Lizbon’daki ilk günümüzün sabahında Chiado’nun parlak ve kaygan kaldırımlarında yürürken, “Hayatta sahip olduğum her şey, Lizbon’un kaldırımları gibidir: kaygan, güvenilmez.” diyen Pessoa’nın çok sevdiği şehrine ve hayatına bir türlü tutunamadığını hissediyorum.

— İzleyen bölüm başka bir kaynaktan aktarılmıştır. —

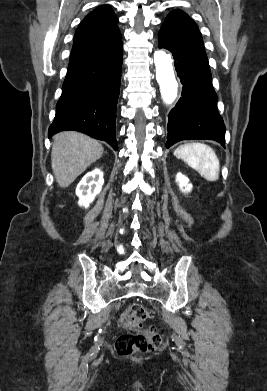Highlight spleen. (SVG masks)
Here are the masks:
<instances>
[{
	"label": "spleen",
	"mask_w": 267,
	"mask_h": 391,
	"mask_svg": "<svg viewBox=\"0 0 267 391\" xmlns=\"http://www.w3.org/2000/svg\"><path fill=\"white\" fill-rule=\"evenodd\" d=\"M174 155L199 172L207 181L218 180L220 163L210 146L202 143H188L175 149Z\"/></svg>",
	"instance_id": "1"
}]
</instances>
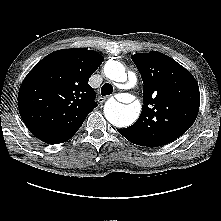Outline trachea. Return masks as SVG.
I'll return each mask as SVG.
<instances>
[{
	"label": "trachea",
	"instance_id": "1",
	"mask_svg": "<svg viewBox=\"0 0 221 221\" xmlns=\"http://www.w3.org/2000/svg\"><path fill=\"white\" fill-rule=\"evenodd\" d=\"M113 93V86L109 83H105L101 88V95L106 96Z\"/></svg>",
	"mask_w": 221,
	"mask_h": 221
}]
</instances>
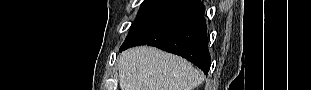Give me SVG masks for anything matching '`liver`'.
<instances>
[{"label": "liver", "instance_id": "obj_1", "mask_svg": "<svg viewBox=\"0 0 311 90\" xmlns=\"http://www.w3.org/2000/svg\"><path fill=\"white\" fill-rule=\"evenodd\" d=\"M118 69L121 90H193L201 79L184 58L148 46L123 52Z\"/></svg>", "mask_w": 311, "mask_h": 90}]
</instances>
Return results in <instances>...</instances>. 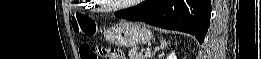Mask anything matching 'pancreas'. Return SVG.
Returning <instances> with one entry per match:
<instances>
[{
	"label": "pancreas",
	"mask_w": 261,
	"mask_h": 59,
	"mask_svg": "<svg viewBox=\"0 0 261 59\" xmlns=\"http://www.w3.org/2000/svg\"><path fill=\"white\" fill-rule=\"evenodd\" d=\"M128 56L129 59H147V57L143 55V52H139L135 48L129 50Z\"/></svg>",
	"instance_id": "cf45deb5"
}]
</instances>
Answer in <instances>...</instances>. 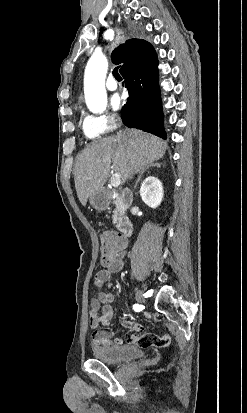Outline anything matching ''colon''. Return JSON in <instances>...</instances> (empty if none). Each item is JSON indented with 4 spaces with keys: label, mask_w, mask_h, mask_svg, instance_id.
I'll use <instances>...</instances> for the list:
<instances>
[{
    "label": "colon",
    "mask_w": 247,
    "mask_h": 413,
    "mask_svg": "<svg viewBox=\"0 0 247 413\" xmlns=\"http://www.w3.org/2000/svg\"><path fill=\"white\" fill-rule=\"evenodd\" d=\"M123 238L113 233H103L97 258L103 262L113 261L122 256Z\"/></svg>",
    "instance_id": "colon-1"
}]
</instances>
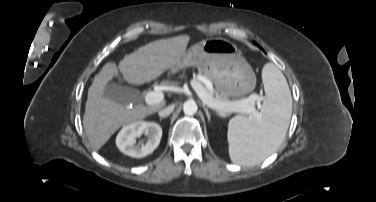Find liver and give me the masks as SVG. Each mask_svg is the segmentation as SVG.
<instances>
[{
  "instance_id": "obj_1",
  "label": "liver",
  "mask_w": 376,
  "mask_h": 202,
  "mask_svg": "<svg viewBox=\"0 0 376 202\" xmlns=\"http://www.w3.org/2000/svg\"><path fill=\"white\" fill-rule=\"evenodd\" d=\"M189 40V35L156 40L126 55L118 66L114 62L103 66L88 89L83 117V127L94 150H99L121 126L139 121L166 105L163 100L150 106L139 104L126 108L103 97L107 83L120 74L134 85L158 78L181 61Z\"/></svg>"
}]
</instances>
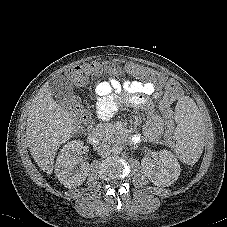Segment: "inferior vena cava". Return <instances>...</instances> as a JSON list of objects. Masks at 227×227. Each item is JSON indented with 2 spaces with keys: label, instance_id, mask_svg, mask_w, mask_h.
Returning a JSON list of instances; mask_svg holds the SVG:
<instances>
[{
  "label": "inferior vena cava",
  "instance_id": "602c4592",
  "mask_svg": "<svg viewBox=\"0 0 227 227\" xmlns=\"http://www.w3.org/2000/svg\"><path fill=\"white\" fill-rule=\"evenodd\" d=\"M98 154L101 156V157H107L108 155H110L111 153V148L108 144L106 143H102L98 146Z\"/></svg>",
  "mask_w": 227,
  "mask_h": 227
}]
</instances>
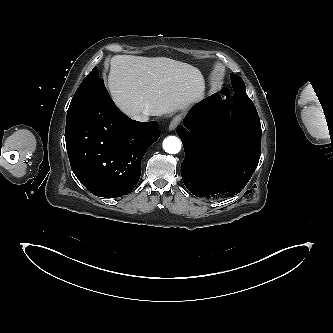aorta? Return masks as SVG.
Listing matches in <instances>:
<instances>
[{"label":"aorta","mask_w":333,"mask_h":333,"mask_svg":"<svg viewBox=\"0 0 333 333\" xmlns=\"http://www.w3.org/2000/svg\"><path fill=\"white\" fill-rule=\"evenodd\" d=\"M163 149L169 154H177L181 150V141L176 136H168L163 141Z\"/></svg>","instance_id":"obj_1"}]
</instances>
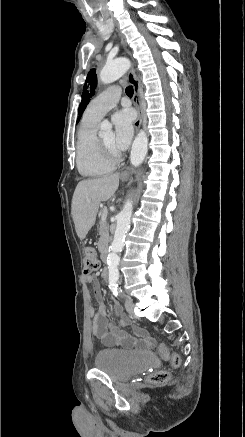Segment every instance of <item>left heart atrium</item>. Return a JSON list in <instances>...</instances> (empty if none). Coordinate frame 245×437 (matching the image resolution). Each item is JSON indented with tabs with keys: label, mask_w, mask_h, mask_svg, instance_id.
Instances as JSON below:
<instances>
[{
	"label": "left heart atrium",
	"mask_w": 245,
	"mask_h": 437,
	"mask_svg": "<svg viewBox=\"0 0 245 437\" xmlns=\"http://www.w3.org/2000/svg\"><path fill=\"white\" fill-rule=\"evenodd\" d=\"M134 115L131 110L124 109L112 117L114 125V148L121 152L128 148L133 135Z\"/></svg>",
	"instance_id": "left-heart-atrium-1"
}]
</instances>
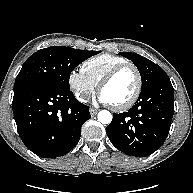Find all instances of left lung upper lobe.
Listing matches in <instances>:
<instances>
[{
	"mask_svg": "<svg viewBox=\"0 0 193 193\" xmlns=\"http://www.w3.org/2000/svg\"><path fill=\"white\" fill-rule=\"evenodd\" d=\"M119 54L131 60L138 68L142 79V90L147 88L160 76L166 75L164 70L159 65L139 54L130 52H120Z\"/></svg>",
	"mask_w": 193,
	"mask_h": 193,
	"instance_id": "1",
	"label": "left lung upper lobe"
}]
</instances>
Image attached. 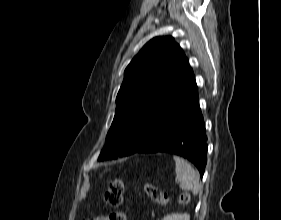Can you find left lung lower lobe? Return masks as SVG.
<instances>
[{
    "mask_svg": "<svg viewBox=\"0 0 281 220\" xmlns=\"http://www.w3.org/2000/svg\"><path fill=\"white\" fill-rule=\"evenodd\" d=\"M206 130L195 77L165 113L154 137L138 153L167 152L191 161L201 177L207 163Z\"/></svg>",
    "mask_w": 281,
    "mask_h": 220,
    "instance_id": "0a47b994",
    "label": "left lung lower lobe"
}]
</instances>
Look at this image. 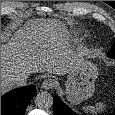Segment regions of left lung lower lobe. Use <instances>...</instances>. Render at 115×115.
<instances>
[{
  "label": "left lung lower lobe",
  "instance_id": "obj_1",
  "mask_svg": "<svg viewBox=\"0 0 115 115\" xmlns=\"http://www.w3.org/2000/svg\"><path fill=\"white\" fill-rule=\"evenodd\" d=\"M54 115H78L73 112L66 104H64L58 96L54 97ZM110 115H115L112 113Z\"/></svg>",
  "mask_w": 115,
  "mask_h": 115
}]
</instances>
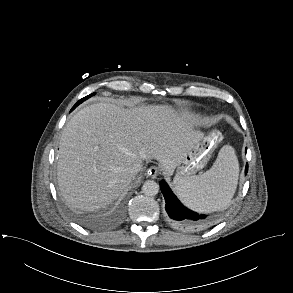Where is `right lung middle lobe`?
Instances as JSON below:
<instances>
[{
	"label": "right lung middle lobe",
	"mask_w": 293,
	"mask_h": 293,
	"mask_svg": "<svg viewBox=\"0 0 293 293\" xmlns=\"http://www.w3.org/2000/svg\"><path fill=\"white\" fill-rule=\"evenodd\" d=\"M94 95H95V93H92V94H90V95H88V96L82 98L81 100H79V101L75 104V107L78 106V105H79L80 103H82L83 101L87 100L88 98L94 96Z\"/></svg>",
	"instance_id": "1"
}]
</instances>
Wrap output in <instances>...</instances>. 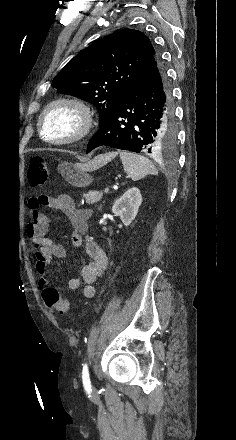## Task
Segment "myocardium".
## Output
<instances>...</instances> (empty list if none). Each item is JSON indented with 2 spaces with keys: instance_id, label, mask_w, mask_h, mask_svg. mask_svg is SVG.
<instances>
[{
  "instance_id": "obj_1",
  "label": "myocardium",
  "mask_w": 236,
  "mask_h": 440,
  "mask_svg": "<svg viewBox=\"0 0 236 440\" xmlns=\"http://www.w3.org/2000/svg\"><path fill=\"white\" fill-rule=\"evenodd\" d=\"M57 107L70 109L78 118L79 125L77 131L68 137L50 138L45 134V119L47 115ZM95 123V117L90 105L83 99L74 96H60L51 100L44 107L38 118V127L42 138L55 145H71L87 138Z\"/></svg>"
}]
</instances>
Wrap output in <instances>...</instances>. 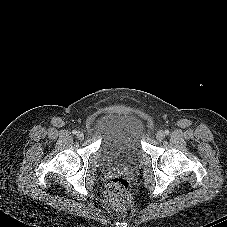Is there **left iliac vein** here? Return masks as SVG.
Segmentation results:
<instances>
[{
  "label": "left iliac vein",
  "mask_w": 227,
  "mask_h": 227,
  "mask_svg": "<svg viewBox=\"0 0 227 227\" xmlns=\"http://www.w3.org/2000/svg\"><path fill=\"white\" fill-rule=\"evenodd\" d=\"M164 137H165V132H164V131L159 130V131L156 133V139H157V140L161 141V140L164 139Z\"/></svg>",
  "instance_id": "1"
}]
</instances>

Şehrin en ünlü caddelerinden Rua Garret üzerinde bulunan Cafe Brasileira’da kahvemizi içiyoruz. Pessoa ve arkadaşlarının uğrak yeri olan bu tarihi kafede, zamanın ağır akışında içtiğimiz kahveye eşlik eden çıtır Pastel de Nata, geçmişi ve geleceği, Pessoa’yı ve bizi aynı masada buluşturuyor. Lizbon’un Pessoa’sı, ışığa bulanmış Lizbon sabahında, şehrin nabzının attığı bu meydanda, yedi tepeli şehrini dinliyor sanki… Rumelihisarı’nda “başında eski âlemlerin sarhoşluğuyla yedi tepeli “İstanbul’u dinleyen Orhan Veli gibi… Üstad; yanındaki boş sandalyeye kendi ifadesiyle “ara sıra normal bir insanın” teşrif etmesini beklerken, bir taraftan da akıp giden insan selini dalgın gözlerle seyrediyor.